Art Project Draws Community to Campus
By Jonathan Thrope, News Editor
This past Friday, Valentine Quad was transformed into an art studio and all Amherst community members were welcomed as artists.

Nine 12.6 feet by 10 feet vinyl portraits were strewn across the quad on billboards, tables or the ground, and staff, faculty and students were invited to color them however they wished.

"I was worried because the weather didn't look good and the food was supposed to be outside," said Artist-in-Residence Wendy Ewald. "But I was amazed at how much people got into it. It was much deeper than I thought it would be." She said many students and staff participated, though not too many faculty members.

The community artmaking event grew out of Ewald's class "Collaborative Art," taught in collaboration with guest artist Brett Cook. The class decided it wanted to do a project that would focus on the divide on campus between staff, faculty and students.

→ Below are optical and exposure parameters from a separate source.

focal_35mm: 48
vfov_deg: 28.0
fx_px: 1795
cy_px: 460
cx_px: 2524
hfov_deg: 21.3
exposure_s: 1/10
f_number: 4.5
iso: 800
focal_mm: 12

The class selected six students, six staff members, and six faculty members to feature in the project. They were interviewed, photographed, and eventually half were immortalized on the black outlines laid across Valentine Quad on Friday.

"I have to admit that I found the black-and-white vinyl drawings amazingly expressive as they were, without any colors, and felt a twinge of regret at the thought of covering them with pastels," said Elizabeth Barker, Director of the Mead Art Museum. "But I was pleasantly surprised by the colored images that emerged on Friday,"

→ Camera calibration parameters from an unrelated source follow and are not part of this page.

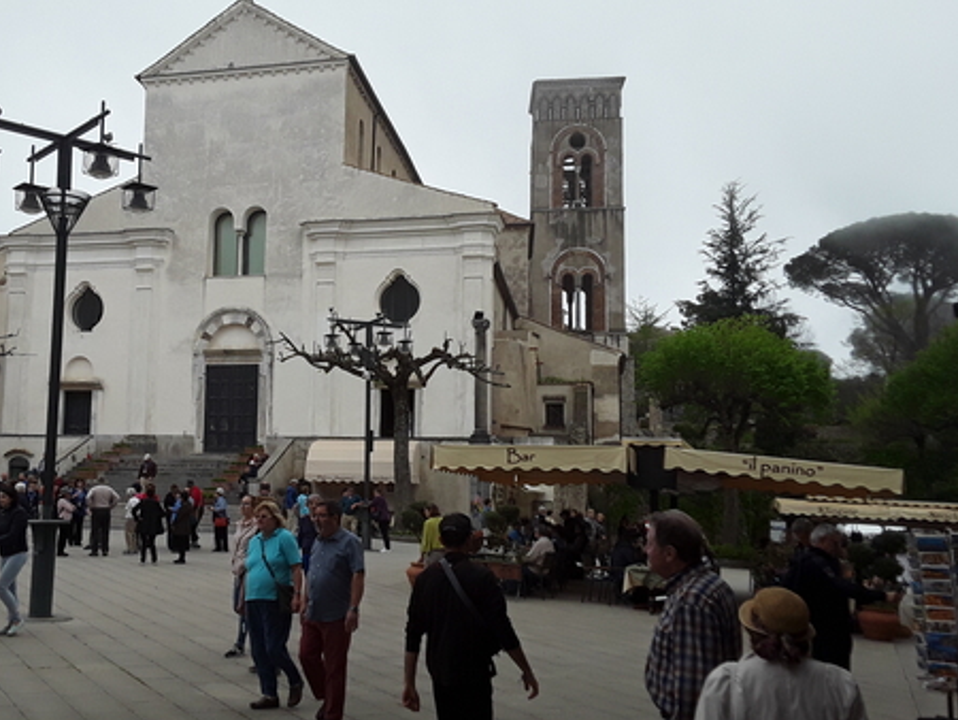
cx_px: 351
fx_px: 997
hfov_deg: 50.7
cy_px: 371
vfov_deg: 39.7
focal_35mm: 36
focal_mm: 2.91
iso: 40
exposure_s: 1/425
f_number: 1.9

The portraits were not completely colored in, and Cook will fill in the gaps. Once he's done, the portraits will be included in a very public art display.

According to Ewald, the nine oil-pastel portraits, in addition to nine photographs of the other subjects, will be placed all over campus. In groups of three, there will be outdoor displays on Chapin Chapel, on the Route 9 side of Buckley, on the steam plant across the train tracks, behind the Amherst College sign on Route 116, and in between Garman and Porter House. There will also be an indoor display in the Mead, which will eventually make its way outside the museum.

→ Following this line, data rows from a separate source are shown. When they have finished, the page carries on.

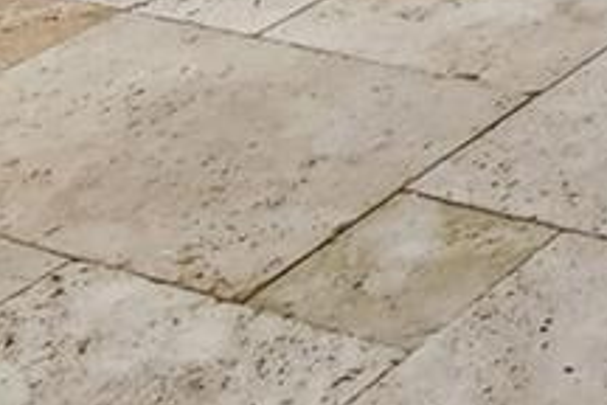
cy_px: -883
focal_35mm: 111
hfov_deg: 15.0
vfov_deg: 9.3
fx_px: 1871
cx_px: 1211
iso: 100
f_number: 7.1
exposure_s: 1/30
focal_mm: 10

Installation will begin the week after Thanksgiving Break, and there will be a grand opening at the Mead on Nov. 29. The displays are expected to stay up until Commencement.

Each of the photographs, taken by Ewald, will have a quote from the person in the photo painted onto it. In addition, a podcast will be available, allowing visitors to walk from display to display while listening to excerpts from the subject's interviews.

Friday's art-making event was complemented by several outdoor musical performances, as well as special food offerings at Valentine. According to Director of Dinning Services Charlie Thompson, Cook asked him if he could serve something special outside that somehow incorporated the community. Thompson decided to tie the event into "Massachusetts Harvest for Students Week" promoting local foods. Because of the threat of rain, the food was moved inside.

In Valentine, there was a sushi station, chili station, wrap station, cheese/cracker and fresh vegetable station and fresh fruit station. Thompson said a number of special events have been planned for this year at Valentine, including cookie decorating, omelets to order, Chocolate special, fresh bread and soup night, and sushi special. There will also be a Luau special some time in April.

Because the food was inside, crowds weren't too large at the art-making event, but there was a steady stream of community artists all afternoon. "When I visited the installation on Friday, I loved seeing dozens of people transported by their creative experience-too absorbed in their coloring in some cases even to talk to each other," said Barker. "Seeing so many people transported by their coloring reminded me again of the basic human need for self-expression. That impulse to create-and the drive to understand the resulting creations-lies at the heart of so much that museums like the Mead-and liberal arts colleges like Amherst-do."